[Page-level text extractions]
__________
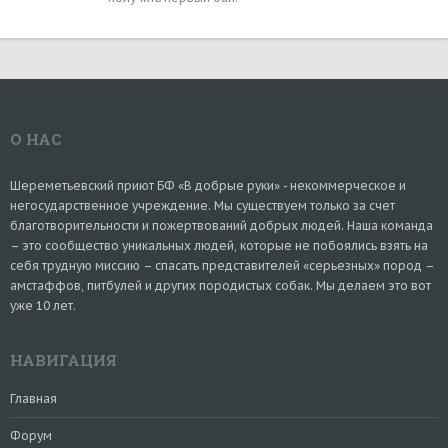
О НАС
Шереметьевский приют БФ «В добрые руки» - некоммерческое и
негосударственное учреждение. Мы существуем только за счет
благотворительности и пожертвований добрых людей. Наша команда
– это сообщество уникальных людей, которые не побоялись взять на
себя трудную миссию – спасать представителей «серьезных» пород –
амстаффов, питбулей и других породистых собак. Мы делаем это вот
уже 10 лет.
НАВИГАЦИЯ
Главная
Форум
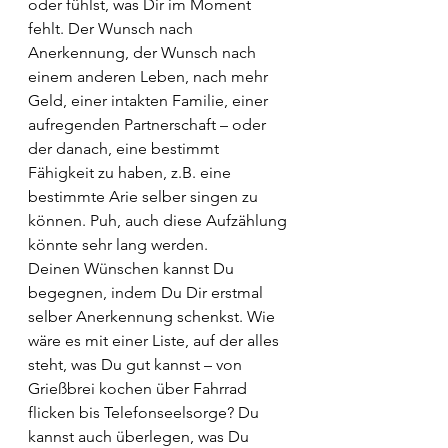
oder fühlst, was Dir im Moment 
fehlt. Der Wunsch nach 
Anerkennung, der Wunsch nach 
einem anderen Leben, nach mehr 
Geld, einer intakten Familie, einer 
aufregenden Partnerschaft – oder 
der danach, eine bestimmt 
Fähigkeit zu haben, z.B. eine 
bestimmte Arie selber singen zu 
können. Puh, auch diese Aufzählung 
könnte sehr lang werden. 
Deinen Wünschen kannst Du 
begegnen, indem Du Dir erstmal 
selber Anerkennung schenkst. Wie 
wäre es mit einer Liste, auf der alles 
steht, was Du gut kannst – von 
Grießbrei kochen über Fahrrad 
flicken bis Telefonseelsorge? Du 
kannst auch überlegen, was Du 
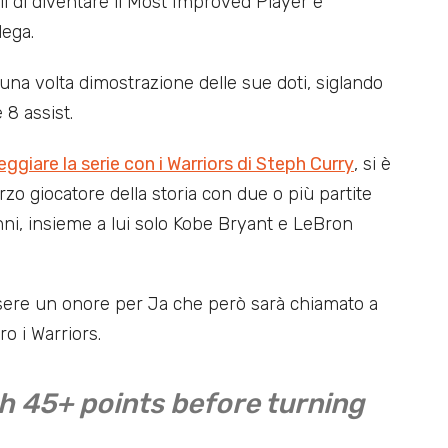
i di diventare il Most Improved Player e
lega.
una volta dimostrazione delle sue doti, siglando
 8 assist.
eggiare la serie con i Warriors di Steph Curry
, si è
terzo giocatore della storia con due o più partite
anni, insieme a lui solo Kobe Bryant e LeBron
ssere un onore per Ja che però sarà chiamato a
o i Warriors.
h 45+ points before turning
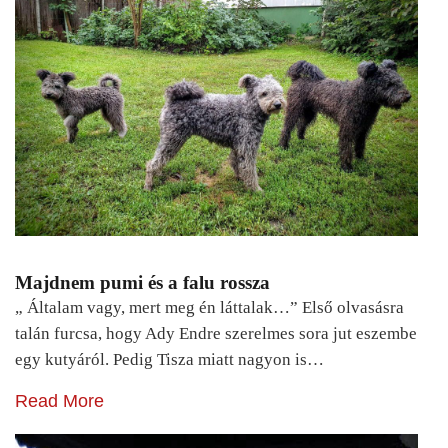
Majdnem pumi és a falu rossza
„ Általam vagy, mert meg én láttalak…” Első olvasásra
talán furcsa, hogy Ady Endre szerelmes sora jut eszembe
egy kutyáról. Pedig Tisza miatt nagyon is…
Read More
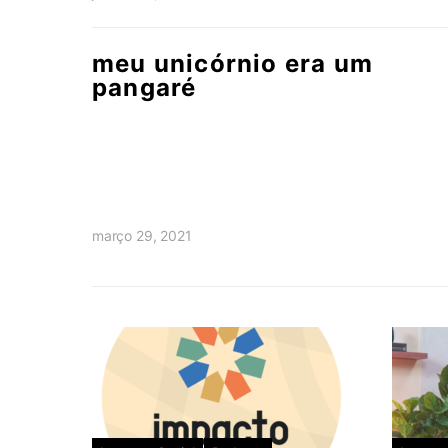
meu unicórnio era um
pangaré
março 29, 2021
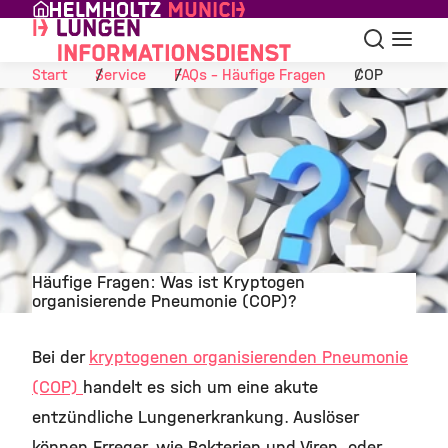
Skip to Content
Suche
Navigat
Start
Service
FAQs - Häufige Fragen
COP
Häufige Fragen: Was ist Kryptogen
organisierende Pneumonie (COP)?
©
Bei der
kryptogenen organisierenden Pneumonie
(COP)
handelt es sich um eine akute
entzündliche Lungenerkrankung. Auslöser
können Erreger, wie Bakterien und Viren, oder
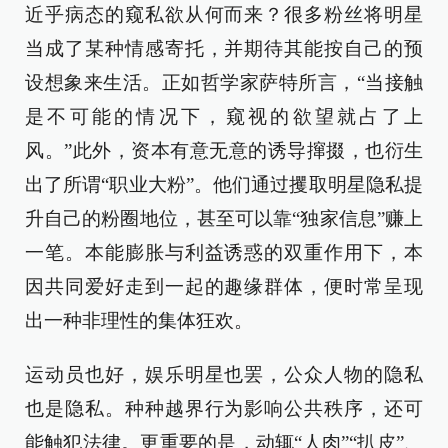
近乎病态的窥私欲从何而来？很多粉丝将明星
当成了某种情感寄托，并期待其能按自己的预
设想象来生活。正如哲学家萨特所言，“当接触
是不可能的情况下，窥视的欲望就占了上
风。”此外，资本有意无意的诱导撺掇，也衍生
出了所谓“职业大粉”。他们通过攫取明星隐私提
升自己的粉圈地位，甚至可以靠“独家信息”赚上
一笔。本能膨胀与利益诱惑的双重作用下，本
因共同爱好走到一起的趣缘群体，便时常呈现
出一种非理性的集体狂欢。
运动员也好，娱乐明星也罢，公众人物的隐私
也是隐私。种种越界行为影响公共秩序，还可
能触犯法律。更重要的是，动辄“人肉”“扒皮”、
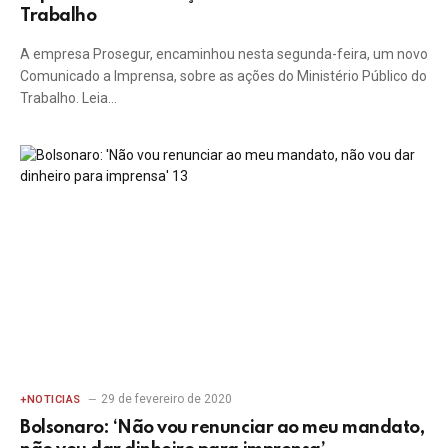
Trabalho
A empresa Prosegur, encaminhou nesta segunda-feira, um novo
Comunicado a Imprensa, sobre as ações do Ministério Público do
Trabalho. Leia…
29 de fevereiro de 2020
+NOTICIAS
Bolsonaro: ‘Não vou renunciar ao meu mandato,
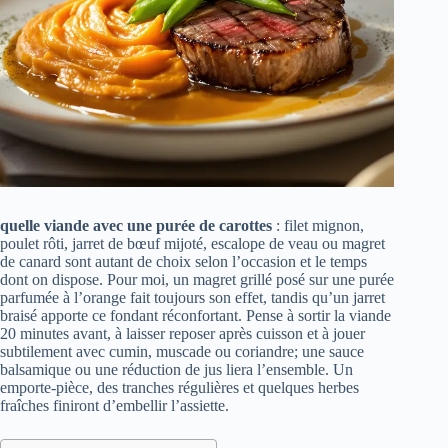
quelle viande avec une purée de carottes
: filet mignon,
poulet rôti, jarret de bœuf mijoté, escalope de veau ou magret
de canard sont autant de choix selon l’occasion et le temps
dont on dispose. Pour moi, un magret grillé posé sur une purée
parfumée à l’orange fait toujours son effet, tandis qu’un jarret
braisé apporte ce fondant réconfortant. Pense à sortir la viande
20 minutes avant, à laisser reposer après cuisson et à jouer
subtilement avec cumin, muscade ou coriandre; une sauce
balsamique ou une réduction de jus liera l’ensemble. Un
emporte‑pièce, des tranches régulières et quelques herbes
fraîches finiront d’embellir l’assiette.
__________
* **YOUR OBJECTIVE**
Look through the records and copy down every line that holds "können".

* **RESULT**
können. Puh, auch diese Aufzählung 
können Erreger, wie Bakterien und Viren, oder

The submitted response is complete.